++++ Excerpt to read

Results of Operations

Total revenues for the third quarter ended September 30, 2000 increased 1.0% to
$21.6 million from $21.5 million in the comparable 1999 period. Total revenues
for the nine-month period ended September 30, 2000 decreased 15.4% to $60.2
million from $71.2 million for the same prior year period. The slight increase
in total revenues for the three-month period is a result of the increase of
revenue from the current year acquisitions of ancillary service companies. The
decrease in revenues for the nine-month period ended September 30, 2000 is
coincident with interest rate increases caused by actions taken by the Federal
Reserve Board beginning in mid-1999. These rate increases have resulted in a
significant decline in refinancing transactions, which have impacted the
Company's order count and premium volume.

++++++++
++++ Dataset content

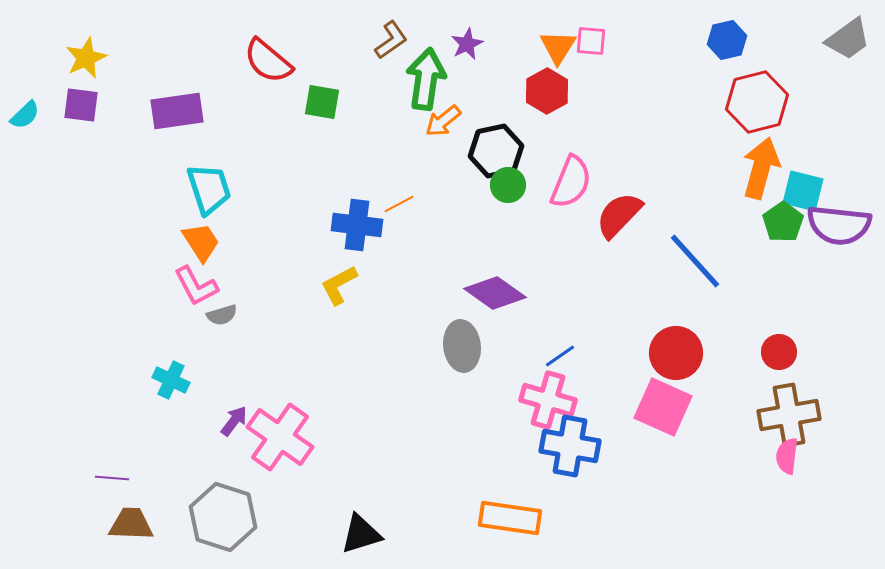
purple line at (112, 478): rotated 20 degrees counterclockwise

++++++++

◆ Objective ◆
In the results of operations excerpt, what caused the slight increase in total revenues for the three-month period?

◆ Final result ◆
The increase came from revenue from the current year acquisitions of ancillary service companies.